Now that a full analysis has been performed, it is important to revisit your original customer segmentation analysis to determine whether you should make any changes to a customer's designated segment.

Suppose you are using the segmentation analysis described by Kim et al. in the 2006 paper discussed earlier, which incorporates past profitability, potential value estimate from additional sales possibilities, and customer retention. Servitized offerings could impact potential value and retention factors enough to move a customer out of one segment and into a higher or lower stratification. If this is the case, then the original segmentation analysis may need to be updated.

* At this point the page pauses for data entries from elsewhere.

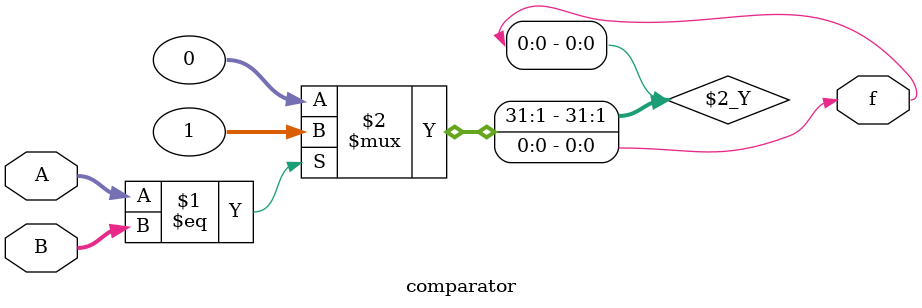
<source format=v>
`timescale 1ns / 1ps

module comparator(A, B, f);
input [3:0]A;
input [3:0]B;
output f;

assign f= (A==B) ? 1:0;

endmodule

</source>
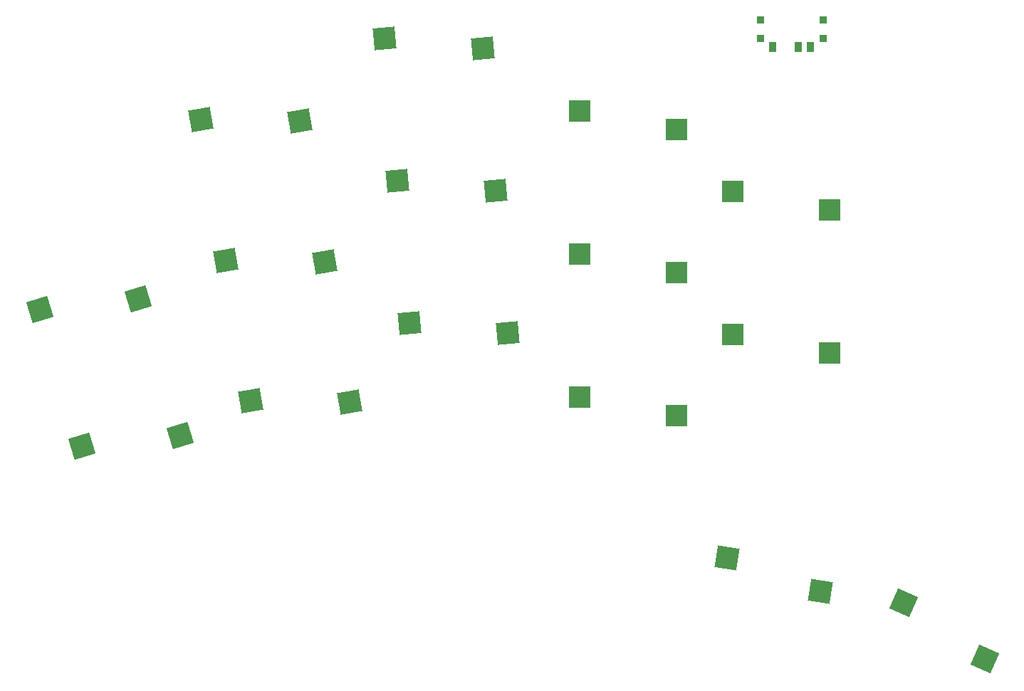
<source format=gbp>
%TF.GenerationSoftware,KiCad,Pcbnew,(6.0.4)*%
%TF.CreationDate,2022-07-31T18:16:21+02:00*%
%TF.ProjectId,battoota,62617474-6f6f-4746-912e-6b696361645f,v1.0.0*%
%TF.SameCoordinates,Original*%
%TF.FileFunction,Paste,Bot*%
%TF.FilePolarity,Positive*%
%FSLAX46Y46*%
G04 Gerber Fmt 4.6, Leading zero omitted, Abs format (unit mm)*
G04 Created by KiCad (PCBNEW (6.0.4)) date 2022-07-31 18:16:21*
%MOMM*%
%LPD*%
G01*
G04 APERTURE LIST*
G04 Aperture macros list*
%AMRotRect*
0 Rectangle, with rotation*
0 The origin of the aperture is its center*
0 $1 length*
0 $2 width*
0 $3 Rotation angle, in degrees counterclockwise*
0 Add horizontal line*
21,1,$1,$2,0,0,$3*%
G04 Aperture macros list end*
%ADD10RotRect,2.600000X2.600000X10.000000*%
%ADD11RotRect,2.600000X2.600000X5.000000*%
%ADD12R,2.600000X2.600000*%
%ADD13R,0.900000X0.900000*%
%ADD14R,0.900000X1.250000*%
%ADD15RotRect,2.600000X2.600000X336.000000*%
%ADD16RotRect,2.600000X2.600000X17.000000*%
%ADD17RotRect,2.600000X2.600000X351.000000*%
G04 APERTURE END LIST*
D10*
%TO.C,S11*%
X67128657Y110035975D03*
X78885214Y109875034D03*
%TD*%
D11*
%TO.C,S15*%
X90440528Y102756090D03*
X102138320Y101571110D03*
%TD*%
D12*
%TO.C,S21*%
X112149790Y94027254D03*
X123699791Y91827253D03*
%TD*%
D13*
%TO.C,T2*%
X141068406Y121851838D03*
X133668406Y121851838D03*
X141068406Y119651838D03*
X133668406Y119651838D03*
D14*
X135118406Y118676838D03*
X138118406Y118676838D03*
X139618406Y118676838D03*
%TD*%
D12*
%TO.C,S29*%
X130324494Y101494491D03*
X141874495Y99294490D03*
%TD*%
D15*
%TO.C,S33*%
X150642222Y52554702D03*
X160298852Y45847093D03*
%TD*%
D10*
%TO.C,S7*%
X73032695Y76552511D03*
X84789252Y76391570D03*
%TD*%
D16*
%TO.C,S5*%
X47970748Y87462459D03*
X59659287Y88735481D03*
%TD*%
D12*
%TO.C,S27*%
X130324494Y84494491D03*
X141874495Y82294490D03*
%TD*%
D10*
%TO.C,S9*%
X70080676Y93294243D03*
X81837233Y93133302D03*
%TD*%
D11*
%TO.C,S13*%
X91922176Y85820780D03*
X103619968Y84635800D03*
%TD*%
%TO.C,S17*%
X88958881Y119691400D03*
X100656673Y118506420D03*
%TD*%
D17*
%TO.C,S31*%
X129671433Y57874868D03*
X140735078Y53895134D03*
%TD*%
D16*
%TO.C,S3*%
X52941067Y71205278D03*
X64629606Y72478300D03*
%TD*%
D12*
%TO.C,S23*%
X112149790Y111027254D03*
X123699791Y108827253D03*
%TD*%
%TO.C,S19*%
X112149790Y77027254D03*
X123699791Y74827253D03*
%TD*%
M02*

</source>
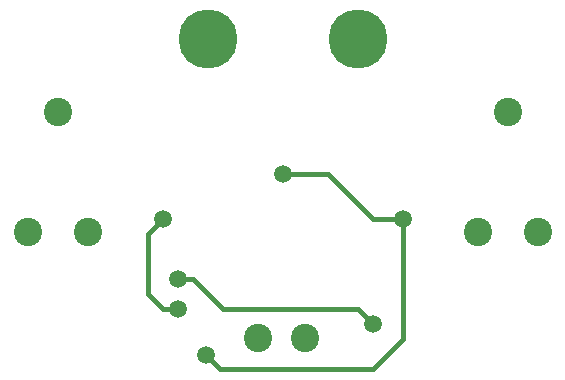
<source format=gbl>
G75*
%MOIN*%
%OFA0B0*%
%FSLAX24Y24*%
%IPPOS*%
%LPD*%
%AMOC8*
5,1,8,0,0,1.08239X$1,22.5*
%
%ADD10C,0.0945*%
%ADD11C,0.1969*%
%ADD12C,0.0591*%
%ADD13C,0.0160*%
D10*
X003150Y005782D03*
X005150Y005782D03*
X010823Y002233D03*
X012398Y002233D03*
X018150Y005782D03*
X020150Y005782D03*
X019150Y009782D03*
X004150Y009782D03*
D11*
X009150Y012227D03*
X014150Y012227D03*
D12*
X011650Y007727D03*
X015650Y006227D03*
X014650Y002727D03*
X009099Y001675D03*
X008150Y003227D03*
X008150Y004227D03*
X007650Y006227D03*
D13*
X007150Y005727D02*
X007150Y003727D01*
X007650Y003227D01*
X008150Y003227D01*
X008150Y004227D02*
X008650Y004227D01*
X009650Y003227D01*
X014150Y003227D01*
X014650Y002727D01*
X015650Y002227D02*
X015650Y006227D01*
X014650Y006227D01*
X013150Y007727D01*
X011650Y007727D01*
X007650Y006227D02*
X007150Y005727D01*
X009099Y001675D02*
X009548Y001227D01*
X014650Y001227D01*
X015650Y002227D01*
M02*

</source>
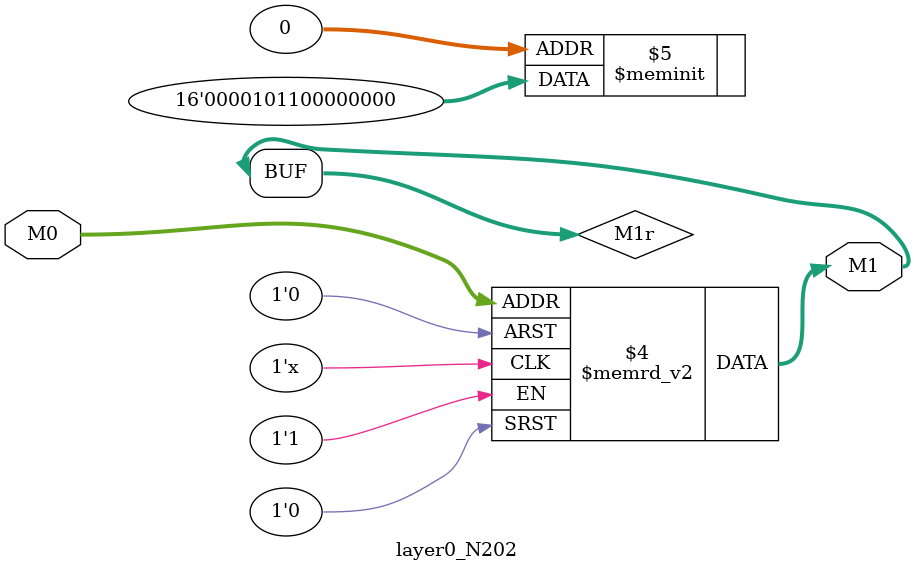
<source format=v>
module layer0_N202 ( input [2:0] M0, output [1:0] M1 );

	(*rom_style = "distributed" *) reg [1:0] M1r;
	assign M1 = M1r;
	always @ (M0) begin
		case (M0)
			3'b000: M1r = 2'b00;
			3'b100: M1r = 2'b11;
			3'b010: M1r = 2'b00;
			3'b110: M1r = 2'b00;
			3'b001: M1r = 2'b00;
			3'b101: M1r = 2'b10;
			3'b011: M1r = 2'b00;
			3'b111: M1r = 2'b00;

		endcase
	end
endmodule

</source>
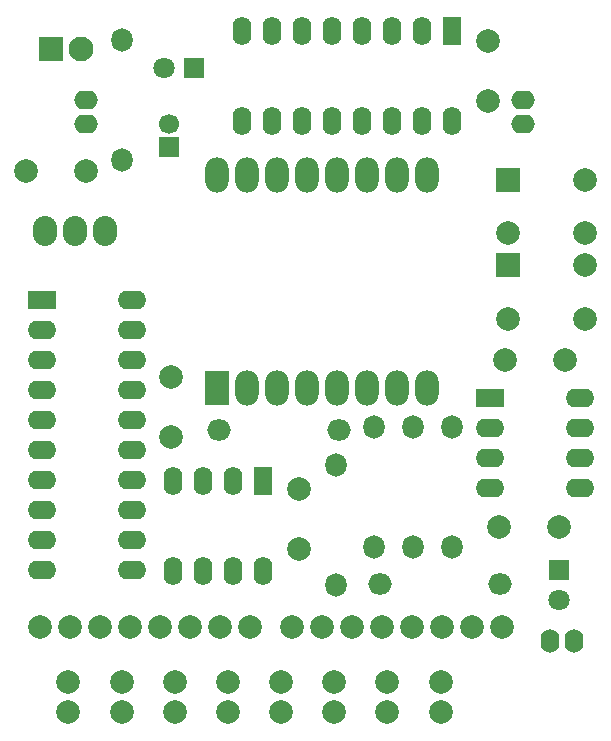
<source format=gts>
G04 #@! TF.GenerationSoftware,KiCad,Pcbnew,7.0.11-7.0.11~ubuntu22.04.1*
G04 #@! TF.CreationDate,2025-03-19T11:11:56+01:00*
G04 #@! TF.ProjectId,dancebots-pcb,64616e63-6562-46f7-9473-2d7063622e6b,v8.3*
G04 #@! TF.SameCoordinates,Original*
G04 #@! TF.FileFunction,Soldermask,Top*
G04 #@! TF.FilePolarity,Negative*
%FSLAX46Y46*%
G04 Gerber Fmt 4.6, Leading zero omitted, Abs format (unit mm)*
G04 Created by KiCad (PCBNEW 7.0.11-7.0.11~ubuntu22.04.1) date 2025-03-19 11:11:56*
%MOMM*%
%LPD*%
G01*
G04 APERTURE LIST*
%ADD10C,2.000000*%
%ADD11R,1.700000X1.700000*%
%ADD12C,1.700000*%
%ADD13R,1.800000X1.800000*%
%ADD14C,1.800000*%
%ADD15R,2.000000X2.000000*%
%ADD16C,2.100000*%
%ADD17O,2.000000X1.600000*%
%ADD18O,1.600000X2.000000*%
%ADD19O,1.800000X2.000000*%
%ADD20O,2.000000X1.800000*%
%ADD21O,2.032000X2.540000*%
%ADD22R,1.600000X2.400000*%
%ADD23O,1.600000X2.400000*%
%ADD24R,2.400000X1.600000*%
%ADD25O,2.400000X1.600000*%
%ADD26R,2.000000X3.000000*%
%ADD27O,2.000000X3.000000*%
G04 APERTURE END LIST*
D10*
X101435000Y-102500000D03*
X106515000Y-102500000D03*
D11*
X113500000Y-100500000D03*
D12*
X113500000Y-98500000D03*
D10*
X140500000Y-91460000D03*
X140500000Y-96540000D03*
X113700000Y-125040000D03*
X113700000Y-119960000D03*
X141960000Y-118500000D03*
X147040000Y-118500000D03*
X141485000Y-132625000D03*
X146565000Y-132625000D03*
D13*
X146550000Y-136300000D03*
D14*
X146550000Y-138800000D03*
D10*
X124500000Y-134540000D03*
X124500000Y-129460000D03*
D13*
X115600000Y-93800000D03*
D14*
X113060000Y-93800000D03*
D15*
X103530000Y-92200000D03*
D16*
X106070000Y-92200000D03*
D17*
X106500000Y-98500000D03*
X106500000Y-96500000D03*
X143500000Y-96500000D03*
X143500000Y-98500000D03*
D18*
X147800000Y-142325000D03*
X145800000Y-142325000D03*
D10*
X105000000Y-148270000D03*
X105000000Y-145730000D03*
X109500000Y-148270000D03*
X109500000Y-145730000D03*
X114000000Y-148270000D03*
X114000000Y-145730000D03*
X118500000Y-148270000D03*
X118500000Y-145730000D03*
X123000000Y-148270000D03*
X123000000Y-145730000D03*
X127500000Y-148270000D03*
X127500000Y-145730000D03*
X132000000Y-148270000D03*
X132000000Y-145730000D03*
X136500000Y-148270000D03*
X136500000Y-145730000D03*
D19*
X109500000Y-101600000D03*
X109500000Y-91440000D03*
D20*
X131400000Y-137500000D03*
X141560000Y-137500000D03*
X127900000Y-124450000D03*
X117740000Y-124450000D03*
D10*
X102600000Y-141100000D03*
X105140000Y-141100000D03*
X107680000Y-141100000D03*
X110220000Y-141100000D03*
X112760000Y-141100000D03*
X115300000Y-141100000D03*
X117840000Y-141100000D03*
X120380000Y-141100000D03*
X123950000Y-141100000D03*
X126490000Y-141100000D03*
X129030000Y-141100000D03*
X131570000Y-141100000D03*
X134110000Y-141100000D03*
X136650000Y-141100000D03*
X139190000Y-141100000D03*
X141730000Y-141100000D03*
D21*
X102985000Y-107585000D03*
X105525000Y-107585000D03*
X108065000Y-107585000D03*
D22*
X137500000Y-90675000D03*
D23*
X134960000Y-90675000D03*
X132420000Y-90675000D03*
X129880000Y-90675000D03*
X127340000Y-90675000D03*
X124800000Y-90675000D03*
X122260000Y-90675000D03*
X119720000Y-90675000D03*
X119720000Y-98295000D03*
X122260000Y-98295000D03*
X124800000Y-98295000D03*
X127340000Y-98295000D03*
X129880000Y-98295000D03*
X132420000Y-98295000D03*
X134960000Y-98295000D03*
X137500000Y-98295000D03*
D24*
X102775000Y-113450000D03*
D25*
X102775000Y-115990000D03*
X102775000Y-118530000D03*
X102775000Y-121070000D03*
X102775000Y-123610000D03*
X102775000Y-126150000D03*
X102775000Y-128690000D03*
X102775000Y-131230000D03*
X102775000Y-133770000D03*
X102775000Y-136310000D03*
X110395000Y-136310000D03*
X110395000Y-133770000D03*
X110395000Y-131230000D03*
X110395000Y-128690000D03*
X110395000Y-126150000D03*
X110395000Y-123610000D03*
X110395000Y-121070000D03*
X110395000Y-118530000D03*
X110395000Y-115990000D03*
X110395000Y-113450000D03*
D24*
X140675000Y-121700000D03*
D25*
X140675000Y-124240000D03*
X140675000Y-126780000D03*
X140675000Y-129320000D03*
X148295000Y-129320000D03*
X148295000Y-126780000D03*
X148295000Y-124240000D03*
X148295000Y-121700000D03*
D22*
X121475000Y-128725000D03*
D23*
X118935000Y-128725000D03*
X116395000Y-128725000D03*
X113855000Y-128725000D03*
X113855000Y-136345000D03*
X116395000Y-136345000D03*
X118935000Y-136345000D03*
X121475000Y-136345000D03*
D26*
X117610000Y-120917000D03*
D27*
X120150000Y-120917000D03*
X122690000Y-120917000D03*
X125230000Y-120917000D03*
X127770000Y-120917000D03*
X130310000Y-120917000D03*
X132850000Y-120917000D03*
X135390000Y-120917000D03*
X135390000Y-102883000D03*
X132850000Y-102883000D03*
X130310000Y-102883000D03*
X127770000Y-102883000D03*
X125230000Y-102883000D03*
X122690000Y-102883000D03*
X120150000Y-102883000D03*
X117610000Y-102883000D03*
D19*
X134200000Y-134300000D03*
X134200000Y-124140000D03*
X137500000Y-134300000D03*
X137500000Y-124140000D03*
X127625000Y-127425000D03*
X127625000Y-137585000D03*
X130900000Y-134300000D03*
X130900000Y-124140000D03*
D15*
X142250000Y-110500000D03*
D10*
X148750000Y-110500000D03*
X142250000Y-115000000D03*
X148750000Y-115000000D03*
D15*
X142250000Y-103250000D03*
D10*
X148750000Y-103250000D03*
X142250000Y-107750000D03*
X148750000Y-107750000D03*
M02*

</source>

Step 8: Present service offerings to customers and perform ongoing monitoring.
Ongoing monitoring is essential in order to maintain a closed-loop feedback cycle among your servitized supply chain outcomes, supply chain design, and marketing strategy. Data from the customer must be collected and reported back through the supply chain and marketing groups to verify whether product and service offerings are profitable, and whether the supply chain for manufacturing and delivering the offerings is best configured to cost-effectively meet the customer's requirements.

As mentioned previously, at a minimum we suggest collecting gross margins, lead times, and sales conversion rates. However, depending on the level and sophistication of data collection and reporting capabilities, companies may need a broader set of data, including servitization price and cost per offering, order processing time, pick and pack time, ship time, percent of customer interactions that result in a sale, and percent of cross-sell/upsell offers that result in a sale. These additional metrics will help the servitization team determine why top-level metrics, gross margins, lead time, and sales conversion rates moved up or down.

Powerful benefits
The eight-step process outlined above can help you determine the optimal setup of a servitized supply chain within your organization. Servitization can not only drive organic growth through increased revenues and profits but can also provide tangential benefits, including smoothing of sales flow, differentiation from competitors, and increased customer satisfaction.

The supply chain function historically has been a key contributor to increased profitability through cost savings and cost cutting. However, leading organizations now are tapping collaborative teams across the supply chain, marketing, and sales functions to drive profitability from both additional revenue opportunities and cost savings. The most powerful benefits of this business model arise from integrated teams that can provide closed-loop feedback from the customer all the way back to suppliers, ensuring that the correct marketing strategies and supply chain designs are in place to achieve the desired servitization outcome.

Notes:
1. Su-Yeon Kim, Taesoo Jung, Eui-Ho Suh, and Hyun-Seok Hwang, "Customer segmentation and strategy development based on customer lifetime value: a case study," Expert Systems with Applications, Vol. 31 No. 1, pp. (July 2006): 101-107.
2. Steven Groves, "What the 5 Customer Value Drivers and Top 5 Metrics are for the Dell SMB Social Presence," July 2010 (accessed April 30, 2012).
3. Steven A. Melnyk, Edward W. Davis, Robert E. Spekman, and Joseph Sandor, "Outcome-Driven Supply Chains," MIT Sloan Management Review, Vol. 51 No. 2 (Winter 2010).